Come
chocolates, pequena
Cansas-me,
Fernando. Sempre à minha frente. Sai. Já não és pessoa.
Eterno, imenso, ubíquo.
Tenho futuro.
Tu sabes que não há
eternidade para os seres vivos, muito menos para as tabuletas e fragmentos.
Álvaro de Campos conseguiu cumprir a modernidade. Leste a Tabacaria…
Tu e milhões…
Tudo se esvai em fumo e
todos sabemos isso…
Come chocolates, pequena;
come chocolates! Come, pequena suja, come!
E por que não? O imediatismo
do prazer das glândulas a salivar e, depois, o destino alimentar encarrega-se
da transformação até ao dejeto.
Percebeste!... Por isso,
eu não canto as sensações gustativas. Corrijo: eu não canto nada, quem canta
é o Camões; eu fabrico o Super-Camões. Eu construo poemas a partir das
sensações trabalhadas no laboratório da consciência, mas confesso que nutro
um certo desprezo pelas sensações gustativas.
Deixaste o alerta na Tabacaria
ao adjetivares a pequena. O peso do adjetivo.

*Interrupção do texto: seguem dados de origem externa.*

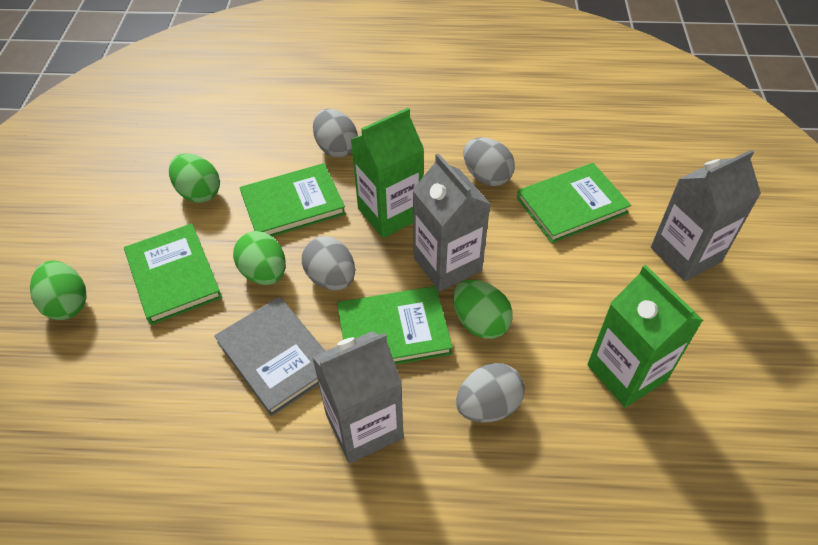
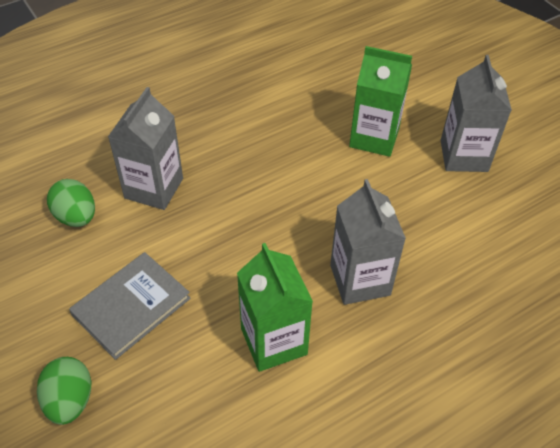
green book: 4 -> 0
green egg: 4 -> 2
grey egg: 4 -> 0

Isso são coisas do engenheiro sensacionista. Apenas um parêntesis,
nada mais.
De facto escreveste que «o poeta de sonho é geralmente um visual, um visual estético. O sonho é da vista geralmente. Pouco sabe auditivamente, tactilmente. E o “quadro”, a “paisagem” é de sonho, na sua essência, porque é estática, negadora do continuamente dinâmico que é o mundo exterior. (Quanto mais rápida e turva é a vida moderna, mais lento, quieto e claro é o sonho)». Recito-te o que me ocorre ao ouvir-te:
PRÓSPERO
Pareces perturbado, meu filho, como
se
Estivesses assustado. Alegra-te,
rapaz.
O nosso entretenimento acabou. Estes
actores,
Como já te tinha dito, são todos
espíritos,
Esvaíram-se no ar como finos
vapores;
E, tal como é ilusória esta visão,
Também as altas torres, os palácios
soberbos,
Os templos solenes e mesmo este
grande globo
E todos os que o ocupem, se
desvanecerão,
Sem deixar um só rasto, tal como os
espíritos
Se dissolveram no ar. A matéria que
nos compõe
É igual à dos sonhos; e a nossa
curta vida
Cercada por um sono. Sinto-me
vexado.
Tolera a minha fraqueza; meu cérebro
está cansado.
Que a minha maleita não te perturbe.
Ide
Para a minha gruta, se assim o
quiserdes,
Para vos repousardes. Darei uma ou
duas voltas
Para acalmar minha mente agitada.
Obcecado pelo ídolo. Sempre Shakespeare e mais uma vez A Tempestade... Contudo, penso que foi em Hamlet que te configuraste... órfão de pai, namorado de Ofélia. Terá sido contra esse destino hamletiano que Álvaro de Campos se impôs para acabar o namoro?
Não vás por aí. A minha arte avança e é vanguarda, não se prende a biografias.